We here at The Methodology Blog are always searching for ways to be more efficient at work. It can seem impossible to get everything done in one day without putting in extra hours. So how can you finish your work and still leave the office on time?
Many of us put in 40 hours a week at work. Even that can feel overwhelming at times. When there is an important project or deadline that needs to be completed, it can demand even more than those dedicated 40 hours. You may find yourself sitting at your desk, jealously watching coworkers clock out at 5:30 and resign yourself to putting in extra hours, maybe for the rest of the week. Better make an extra strong pot of coffee and get to work. But what if there was a better way to manage your schedule, meet your deadlines, and still make it out of the office at quitting time?
Eric Barkeer writes in The Week concerning this exact issue. Barker reached out to his friend, Cal Newport, who seems to be a genius at getting work done and leaving the office at exactly 5:30 PM every single day. Newport, who is a full-time professor at Georgetown University, teaches classes, meets with students, pens several peer-reviewed academic journal papers every year, blogs, has written four books and somehow manages to be married and father to a young child. So how does he get this all done while rarely working a weekend or putting in overtime? Check out his tips and our thoughts below:
1) To-do lists are evil. Schedule everything.
We’re pretty fond of to-do lists around here. Writing out the day’s tasks can help ease a scattered brain. In fact, one of our guest bloggers suggests keeping that list to just three items. But as Barker points out, sitting down and writing out a bunch of stuff you have to do is only the first step. Go the extra mile and schedule those tasks. Just because you jotted down “take care of emails” as your second item for the day doesn’t mean that it’s actually efficient to handle because it happens to be #2. Looking at your calendar and plotting out the timing of your to-do list is necessary!
2) Assume you’re going home at 5:30, then plan your day backwards.
So you’ve decided to leave on time today. What’s next? Give yourself a deadline. Don’t leave your entire day open to just complete work as it pops up throughout the day. If you give yourself those 8 hours to get work done, the deadline being your specific clock-out time, you’re less likely to end up getting stuck finishing things. This is why actually scheduling your duties off of your to-do list is so important, and working backwards can help you finish on time.
3) Make a plan for the entire week.
Most of us have a hard enough time planning a day, let alone an entire week. But Newport insists that looking at the bigger picture is necessary:
“People don’t look at the larger picture with their time and schedule. I know each day what I’m doing with each hour of the day. I know each week what I’m doing with each day of the week and I know each month what I’m doing with each week of the month.”

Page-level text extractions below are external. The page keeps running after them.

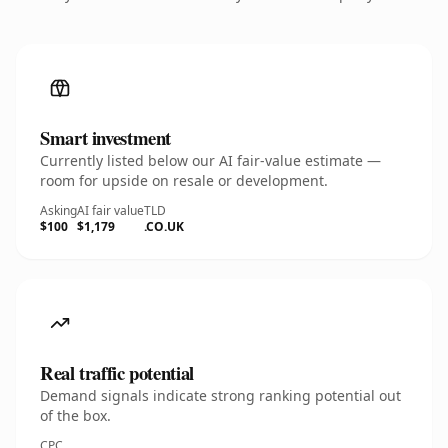
Smart investment
Currently listed below our AI fair-value estimate —
room for upside on resale or development.
Asking
AI fair value
TLD
$100
$1,179
.CO.UK
Real traffic potential
Demand signals indicate strong ranking potential out
of the box.
CPC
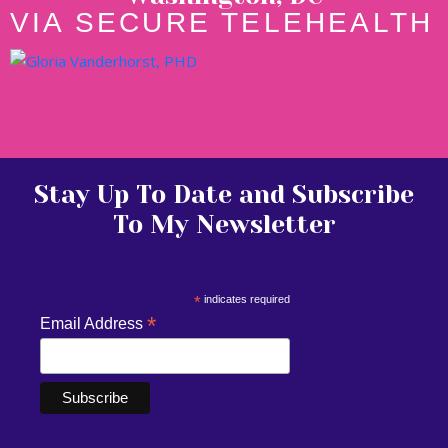
VIA SECURE TELEHEALTH
Stay Up To Date and Subscribe
To My Newsletter
*
indicates required
*
Email Address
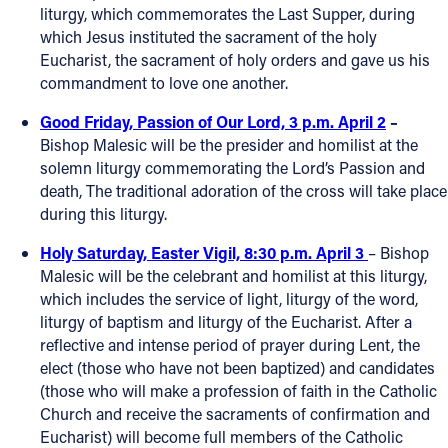
liturgy, which commemorates the Last Supper, during
which Jesus instituted the sacrament of the holy
Eucharist, the sacrament of holy orders and gave us his
commandment to love one another.
Good Friday, Passion of Our Lord, 3 p.m. April 2
–
Bishop Malesic will be the presider and homilist at the
solemn liturgy commemorating the Lord’s Passion and
death, The traditional adoration of the cross will take place
during this liturgy.
Holy Saturday, Easter Vigil, 8:30 p.m. April 3
– Bishop
Malesic will be the celebrant and homilist at this liturgy,
which includes the service of light, liturgy of the word,
liturgy of baptism and liturgy of the Eucharist. After a
reflective and intense period of prayer during Lent, the
elect (those who have not been baptized) and candidates
(those who will make a profession of faith in the Catholic
Church and receive the sacraments of confirmation and
Eucharist) will become full members of the Catholic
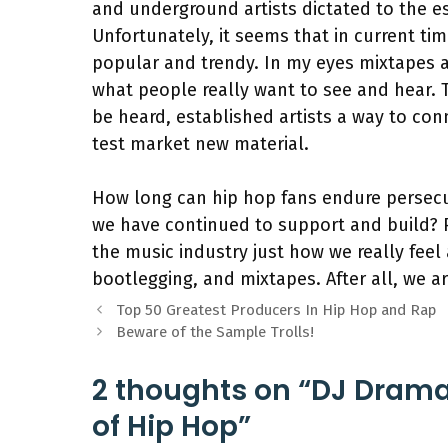
and underground artists dictated to the e
Unfortunately, it seems that in current ti
popular and trendy. In my eyes mixtapes a
what people really want to see and hear. 
be heard, established artists a way to co
test market new material.
How long can hip hop fans endure persec
we have continued to support and build? Pe
the music industry just how we really feel 
bootlegging, and mixtapes. After all, we a
Top 50 Greatest Producers In Hip Hop and Rap
Beware of the Sample Trolls!
2 thoughts on “DJ Drama’
of Hip Hop”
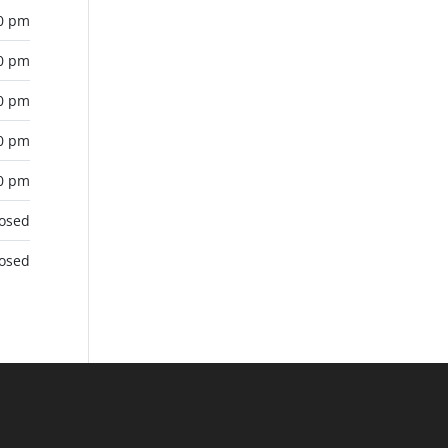
00 pm
00 pm
00 pm
00 pm
00 pm
losed
losed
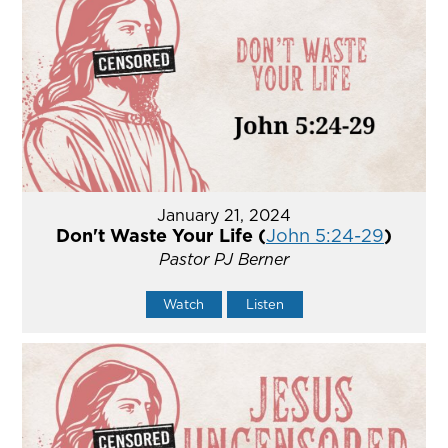
January 21, 2024
Don't Waste Your Life (
John 5:24-29
)
Pastor PJ Berner
Watch
Listen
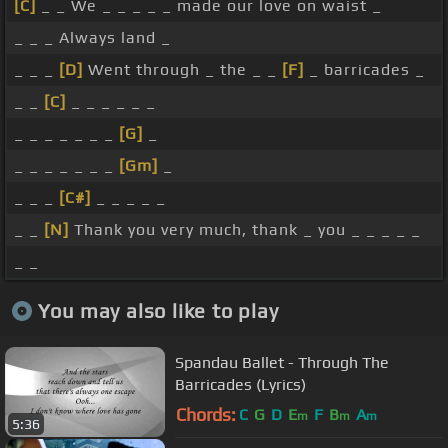
[C]
_ _ We _ _ _ _ _ made our love on waist _
_ _ _ Always land _
_ _ _
[D]
Went through _ the _ _
[F]
_ barricades _
_ _
[C]
_ _ _ _ _ _
_ _ _ _ _ _ _
[G]
_
_ _ _ _ _ _ _
[Gm]
_
_ _ _
[C#]
_ _ _ _ _
_ _
[N]
Thank you very much, thank _ you _ _ _ _ _
_ _
You may also like to play
Spandau Ballet - Through The
Barricades (Lyrics)
Chords:
C
G
D
E
F
B
A
m
m
m
5:36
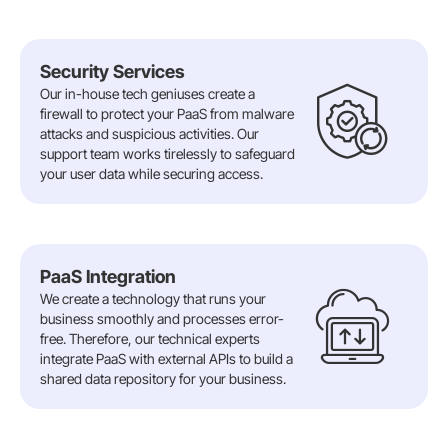
Security Services
Our in-house tech geniuses create a
firewall to protect your PaaS from malware
attacks and suspicious activities. Our
support team works tirelessly to safeguard
your user data while securing access.
PaaS Integration
We create a technology that runs your
business smoothly and processes error-
free. Therefore, our technical experts
integrate PaaS with external APIs to build a
shared data repository for your business.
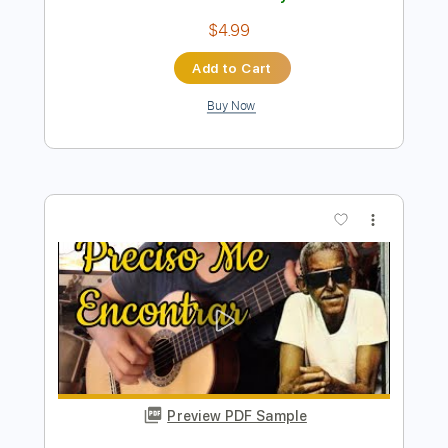
Instant Delivery
$7.99
Add to Cart
Buy Now
more_vert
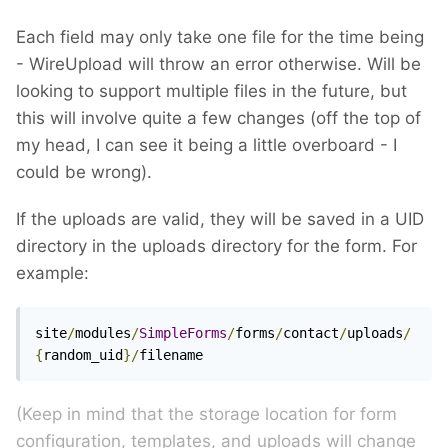
Each field may only take one file for the time being
- WireUpload will throw an error otherwise. Will be
looking to support multiple files in the future, but
this will involve quite a few changes (off the top of
my head, I can see it being a little overboard - I
could be wrong).
If the uploads are valid, they will be saved in a UID
directory in the uploads directory for the form. For
example:
site
/
modules
/
SimpleForms
/
forms
/
contact
/
uploads
/
{
random_uid
}/
filename
(Keep in mind that the storage location for form
configuration, templates, and uploads will change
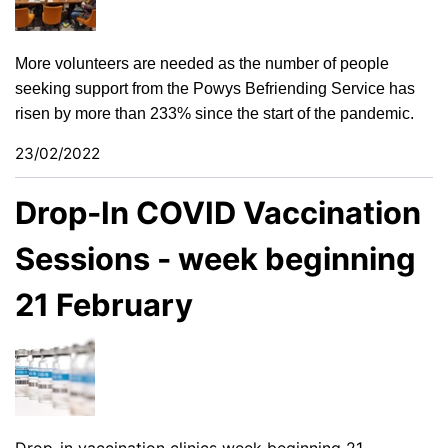
More volunteers are needed as the number of people
seeking support from the Powys Befriending Service has
risen by more than 233% since the start of the pandemic.
23/02/2022
Drop-In COVID Vaccination
Sessions - week beginning
21 February
Drop-in vaccination clinics week beginning 21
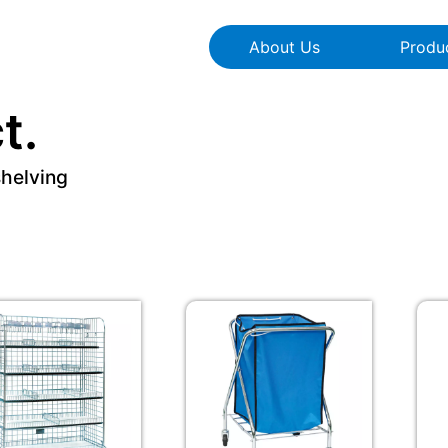
About Us
Produ
t.
shelving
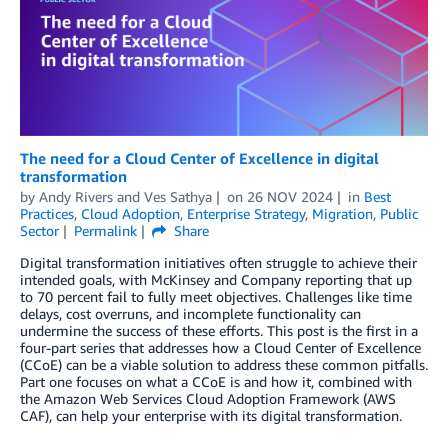
The need for a Cloud Center of Excellence in digital
transformation
by
Andy Rivers
and
Ves Sathya
on
26 NOV 2024
in
Best
Practices
,
Cloud Adoption
,
Enterprise Strategy
,
Migration
,
Public
Sector
Permalink
Share
Digital transformation initiatives often struggle to achieve their
intended goals, with McKinsey and Company reporting that up
to 70 percent fail to fully meet objectives. Challenges like time
delays, cost overruns, and incomplete functionality can
undermine the success of these efforts. This post is the first in a
four-part series that addresses how a Cloud Center of Excellence
(CCoE) can be a viable solution to address these common pitfalls.
Part one focuses on what a CCoE is and how it, combined with
the Amazon Web Services Cloud Adoption Framework (AWS
CAF), can help your enterprise with its digital transformation.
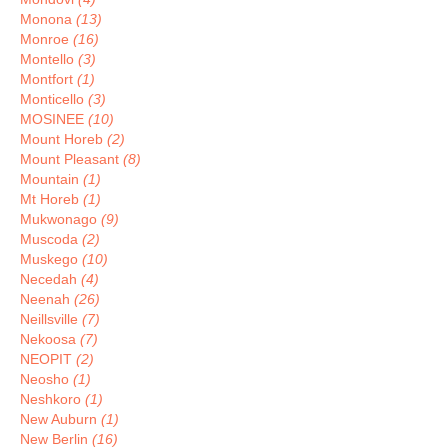
Monona
(13)
Monroe
(16)
Montello
(3)
Montfort
(1)
Monticello
(3)
MOSINEE
(10)
Mount Horeb
(2)
Mount Pleasant
(8)
Mountain
(1)
Mt Horeb
(1)
Mukwonago
(9)
Muscoda
(2)
Muskego
(10)
Necedah
(4)
Neenah
(26)
Neillsville
(7)
Nekoosa
(7)
NEOPIT
(2)
Neosho
(1)
Neshkoro
(1)
New Auburn
(1)
New Berlin
(16)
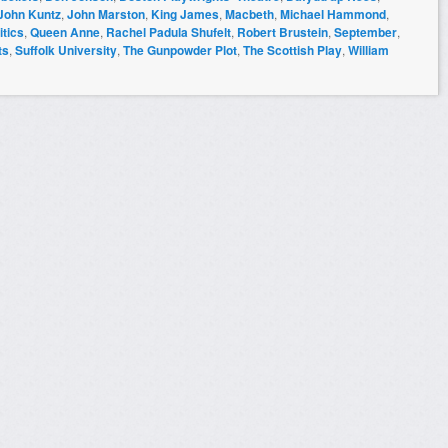
John Kuntz
,
John Marston
,
King James
,
Macbeth
,
Michael Hammond
,
itics
,
Queen Anne
,
Rachel Padula Shufelt
,
Robert Brustein
,
September
,
ts
,
Suffolk University
,
The Gunpowder Plot
,
The Scottish Play
,
William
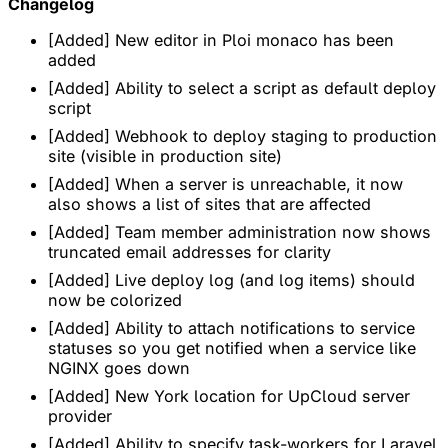
Changelog
[Added] New editor in Ploi monaco has been
added
[Added] Ability to select a script as default deploy
script
[Added] Webhook to deploy staging to production
site (visible in production site)
[Added] When a server is unreachable, it now
also shows a list of sites that are affected
[Added] Team member administration now shows
truncated email addresses for clarity
[Added] Live deploy log (and log items) should
now be colorized
[Added] Ability to attach notifications to service
statuses so you get notified when a service like
NGINX goes down
[Added] New York location for UpCloud server
provider
[Added] Ability to specify task-workers for Laravel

Sure, things will pop up along the way. But if you know your schedule, then you can accommodate these issues and work around them.
4) Do very few things, but be awesome at them.
This is a great piece of advice. No, you won’t get every single thing on your to-do list done, but trying to do that is what gets you stuck in your chair later than necessary. You’re taking on too much! Our employee productivity experts have discussed how necessary it is to say no. Get rid of unessential tasks and give your attention to things that are actually a priority. And do them excellently.